+++ TEXTAUSZUG +++

Schablonengestützte Trepanation, Vorsichtiges Herantasten

Ich führte die Bohrung in 3 Etappen durch. Nachdem ich die vorgesehene Bohrtiefe erreicht hatte, konnte der Wurzelkanal penetriert werden.

Zustand nach Trepanation
Zustand nach Trepanation

Der Rest war Routine. Zumindest bis zur Wurzelkanalfüllung. Das DVT hatte ja die verzweigte Anatomie des Wurzelkanalsystems in den unteren 2-3 Millimetern gezeigt mit einer horizontalen astartigen Spreizung. Jetzt galt es, diese Verzweigungen bestmöglich zu füllen ohne bei vorhandenem großem apikalen Foramen zuviel Überpressung von WF- Material zu verursachen.

Zahn 11 – Röntgenmessaufnahme 30.06.2020
Zahn 11 – Masterpointaufnahme 27.07.2020

Die WF- Kontrollaufnahme lässt mich in diesem Fall mit gemischten Gefühlen zurück. Einerseits können wir uns freuen, den Fall zunächst erfolgreich abgeschlossen und den Zahn erhalten zu haben. Aber ist das Ergebnis im Hinblick auf die apikalen Verzweigungen des Wurzelkanals adäquat ? Einzelne sichtbare Seitenkanäle reichen nicht aus, um Absolution zu erteilen.
Wird es genügen, eine Heilung zu erzielen ?

+++ ERFASSTE DATEN +++

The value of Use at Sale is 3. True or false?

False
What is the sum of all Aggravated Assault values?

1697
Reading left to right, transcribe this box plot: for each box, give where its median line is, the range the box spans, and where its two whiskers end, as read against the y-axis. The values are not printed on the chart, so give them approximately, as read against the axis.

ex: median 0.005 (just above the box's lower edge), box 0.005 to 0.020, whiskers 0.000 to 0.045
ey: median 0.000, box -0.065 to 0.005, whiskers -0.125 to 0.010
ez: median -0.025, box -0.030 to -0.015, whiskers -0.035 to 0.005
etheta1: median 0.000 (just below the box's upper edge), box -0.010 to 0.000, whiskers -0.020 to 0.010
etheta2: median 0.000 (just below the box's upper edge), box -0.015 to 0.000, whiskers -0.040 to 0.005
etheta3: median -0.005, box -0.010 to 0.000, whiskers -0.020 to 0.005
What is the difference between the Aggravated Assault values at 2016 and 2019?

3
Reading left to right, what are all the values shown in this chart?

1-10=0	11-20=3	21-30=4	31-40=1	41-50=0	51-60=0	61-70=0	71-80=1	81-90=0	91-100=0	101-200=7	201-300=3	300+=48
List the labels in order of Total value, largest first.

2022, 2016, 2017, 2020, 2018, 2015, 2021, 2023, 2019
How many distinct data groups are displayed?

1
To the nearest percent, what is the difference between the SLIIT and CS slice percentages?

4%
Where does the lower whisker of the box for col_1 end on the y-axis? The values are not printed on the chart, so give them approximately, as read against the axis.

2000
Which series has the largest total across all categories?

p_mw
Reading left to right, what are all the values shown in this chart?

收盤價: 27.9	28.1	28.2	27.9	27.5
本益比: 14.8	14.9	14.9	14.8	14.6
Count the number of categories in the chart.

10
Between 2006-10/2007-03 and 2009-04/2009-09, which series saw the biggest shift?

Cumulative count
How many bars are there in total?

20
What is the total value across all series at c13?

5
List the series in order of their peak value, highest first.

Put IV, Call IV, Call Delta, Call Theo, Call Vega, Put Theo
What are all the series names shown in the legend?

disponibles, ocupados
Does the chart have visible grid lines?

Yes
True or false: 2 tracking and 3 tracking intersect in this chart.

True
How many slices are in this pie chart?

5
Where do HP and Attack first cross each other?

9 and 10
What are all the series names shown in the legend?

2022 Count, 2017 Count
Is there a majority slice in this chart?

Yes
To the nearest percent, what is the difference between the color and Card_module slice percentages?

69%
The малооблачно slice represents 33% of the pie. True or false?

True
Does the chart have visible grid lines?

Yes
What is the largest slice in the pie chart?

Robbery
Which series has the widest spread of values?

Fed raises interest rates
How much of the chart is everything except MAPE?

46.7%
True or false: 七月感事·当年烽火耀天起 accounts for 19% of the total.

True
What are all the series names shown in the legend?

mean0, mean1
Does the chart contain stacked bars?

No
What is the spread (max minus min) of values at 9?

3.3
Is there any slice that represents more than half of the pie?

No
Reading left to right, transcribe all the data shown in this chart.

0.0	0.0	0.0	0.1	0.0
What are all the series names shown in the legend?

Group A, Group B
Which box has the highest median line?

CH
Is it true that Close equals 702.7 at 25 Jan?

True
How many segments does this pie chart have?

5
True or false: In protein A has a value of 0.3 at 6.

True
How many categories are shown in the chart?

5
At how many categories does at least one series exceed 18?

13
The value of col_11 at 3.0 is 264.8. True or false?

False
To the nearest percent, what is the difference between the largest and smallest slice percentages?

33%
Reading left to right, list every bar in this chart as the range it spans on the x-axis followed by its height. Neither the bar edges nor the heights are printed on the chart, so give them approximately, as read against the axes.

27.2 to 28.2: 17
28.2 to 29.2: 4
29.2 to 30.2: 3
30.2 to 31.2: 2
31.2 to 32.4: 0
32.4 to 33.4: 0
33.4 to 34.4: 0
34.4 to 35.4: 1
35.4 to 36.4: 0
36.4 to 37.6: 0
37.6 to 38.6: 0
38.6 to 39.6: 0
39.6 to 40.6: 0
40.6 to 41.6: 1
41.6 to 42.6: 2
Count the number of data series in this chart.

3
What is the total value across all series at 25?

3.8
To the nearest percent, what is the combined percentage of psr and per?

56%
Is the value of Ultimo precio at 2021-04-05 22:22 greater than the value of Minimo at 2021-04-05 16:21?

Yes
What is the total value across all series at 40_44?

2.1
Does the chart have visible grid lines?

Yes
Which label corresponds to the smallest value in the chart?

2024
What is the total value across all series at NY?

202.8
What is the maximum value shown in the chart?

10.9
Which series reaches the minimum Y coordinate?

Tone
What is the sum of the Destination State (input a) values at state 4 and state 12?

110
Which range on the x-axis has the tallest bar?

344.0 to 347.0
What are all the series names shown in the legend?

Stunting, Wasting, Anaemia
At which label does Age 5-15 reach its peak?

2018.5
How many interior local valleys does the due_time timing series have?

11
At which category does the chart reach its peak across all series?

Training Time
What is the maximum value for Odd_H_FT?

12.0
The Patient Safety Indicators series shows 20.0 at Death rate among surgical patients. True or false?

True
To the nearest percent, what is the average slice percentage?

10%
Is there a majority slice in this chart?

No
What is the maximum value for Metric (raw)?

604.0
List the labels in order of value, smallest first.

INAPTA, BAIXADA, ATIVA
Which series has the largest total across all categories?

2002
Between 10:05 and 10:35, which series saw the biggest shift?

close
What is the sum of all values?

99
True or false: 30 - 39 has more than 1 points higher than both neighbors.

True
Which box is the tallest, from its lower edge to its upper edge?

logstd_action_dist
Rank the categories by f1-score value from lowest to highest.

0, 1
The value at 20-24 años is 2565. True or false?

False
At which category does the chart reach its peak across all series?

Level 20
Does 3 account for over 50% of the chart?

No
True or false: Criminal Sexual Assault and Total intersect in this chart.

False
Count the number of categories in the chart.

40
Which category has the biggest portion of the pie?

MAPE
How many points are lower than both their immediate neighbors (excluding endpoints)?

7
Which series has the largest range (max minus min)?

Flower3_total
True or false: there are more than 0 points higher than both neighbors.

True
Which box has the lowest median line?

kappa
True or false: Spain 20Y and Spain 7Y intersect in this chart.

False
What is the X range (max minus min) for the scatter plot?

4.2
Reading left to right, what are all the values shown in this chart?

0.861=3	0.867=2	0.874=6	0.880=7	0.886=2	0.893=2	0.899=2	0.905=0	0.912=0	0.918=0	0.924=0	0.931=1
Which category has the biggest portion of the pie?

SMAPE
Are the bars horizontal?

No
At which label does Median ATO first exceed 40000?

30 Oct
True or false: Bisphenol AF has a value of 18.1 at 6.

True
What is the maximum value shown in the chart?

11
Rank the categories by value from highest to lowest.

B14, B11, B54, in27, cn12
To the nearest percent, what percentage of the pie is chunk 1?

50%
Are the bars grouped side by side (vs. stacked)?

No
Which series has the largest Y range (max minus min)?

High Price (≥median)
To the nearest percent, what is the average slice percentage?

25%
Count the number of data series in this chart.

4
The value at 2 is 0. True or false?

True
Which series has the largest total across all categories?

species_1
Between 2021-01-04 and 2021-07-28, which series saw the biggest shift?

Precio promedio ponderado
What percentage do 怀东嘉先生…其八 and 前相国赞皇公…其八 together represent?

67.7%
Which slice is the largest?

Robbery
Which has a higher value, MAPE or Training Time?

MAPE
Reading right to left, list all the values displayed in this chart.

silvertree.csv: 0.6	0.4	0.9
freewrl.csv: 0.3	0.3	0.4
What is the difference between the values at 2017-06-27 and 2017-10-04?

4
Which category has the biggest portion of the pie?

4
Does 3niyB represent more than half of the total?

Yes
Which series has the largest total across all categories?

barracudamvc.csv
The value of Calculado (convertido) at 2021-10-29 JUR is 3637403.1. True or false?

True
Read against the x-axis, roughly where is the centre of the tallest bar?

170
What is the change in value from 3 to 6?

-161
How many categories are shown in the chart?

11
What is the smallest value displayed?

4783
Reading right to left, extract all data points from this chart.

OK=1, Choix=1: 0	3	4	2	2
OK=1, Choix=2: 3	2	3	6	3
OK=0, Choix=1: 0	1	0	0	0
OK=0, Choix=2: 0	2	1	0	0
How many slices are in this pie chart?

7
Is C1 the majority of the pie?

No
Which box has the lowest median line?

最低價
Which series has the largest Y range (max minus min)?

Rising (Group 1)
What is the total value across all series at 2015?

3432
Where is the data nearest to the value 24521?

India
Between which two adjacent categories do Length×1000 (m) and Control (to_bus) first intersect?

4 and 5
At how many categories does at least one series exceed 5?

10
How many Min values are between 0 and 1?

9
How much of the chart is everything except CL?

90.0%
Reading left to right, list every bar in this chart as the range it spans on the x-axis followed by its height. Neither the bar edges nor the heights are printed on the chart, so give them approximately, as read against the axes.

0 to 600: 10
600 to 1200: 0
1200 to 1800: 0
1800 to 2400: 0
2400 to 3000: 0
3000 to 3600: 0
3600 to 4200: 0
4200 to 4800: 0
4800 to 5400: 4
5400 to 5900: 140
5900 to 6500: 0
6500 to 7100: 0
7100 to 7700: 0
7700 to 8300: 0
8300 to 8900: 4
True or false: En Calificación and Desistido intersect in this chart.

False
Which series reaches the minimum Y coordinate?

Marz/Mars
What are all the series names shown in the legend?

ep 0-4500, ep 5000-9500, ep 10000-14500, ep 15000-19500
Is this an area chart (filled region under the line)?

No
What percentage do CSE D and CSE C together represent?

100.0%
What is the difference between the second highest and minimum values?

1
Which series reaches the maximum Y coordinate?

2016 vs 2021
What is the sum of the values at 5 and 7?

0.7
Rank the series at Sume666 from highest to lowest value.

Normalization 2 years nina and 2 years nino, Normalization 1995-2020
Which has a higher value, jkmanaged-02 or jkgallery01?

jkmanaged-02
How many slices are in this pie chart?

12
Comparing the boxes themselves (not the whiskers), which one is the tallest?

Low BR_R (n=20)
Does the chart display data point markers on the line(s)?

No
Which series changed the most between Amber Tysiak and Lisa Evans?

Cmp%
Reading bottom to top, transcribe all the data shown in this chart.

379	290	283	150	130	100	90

+++

▶ [ZUR AUFGABE] Gib aus dem Text über die Wurzelkanalbehandlung alles von „Die WF- Kontrollaufnahme“ bis hinunter zu „zu erzielen ?“ wortgetreu wieder.

▶ [ANTWORT]
Die WF- Kontrollaufnahme lässt mich in diesem Fall mit gemischten Gefühlen zurück. Einerseits können wir uns freuen, den Fall zunächst erfolgreich abgeschlossen und den Zahn erhalten zu haben. Aber ist das Ergebnis im Hinblick auf die apikalen Verzweigungen des Wurzelkanals adäquat ? Einzelne sichtbare Seitenkanäle reichen nicht aus, um Absolution zu erteilen.
Wird es genügen, eine Heilung zu erzielen ?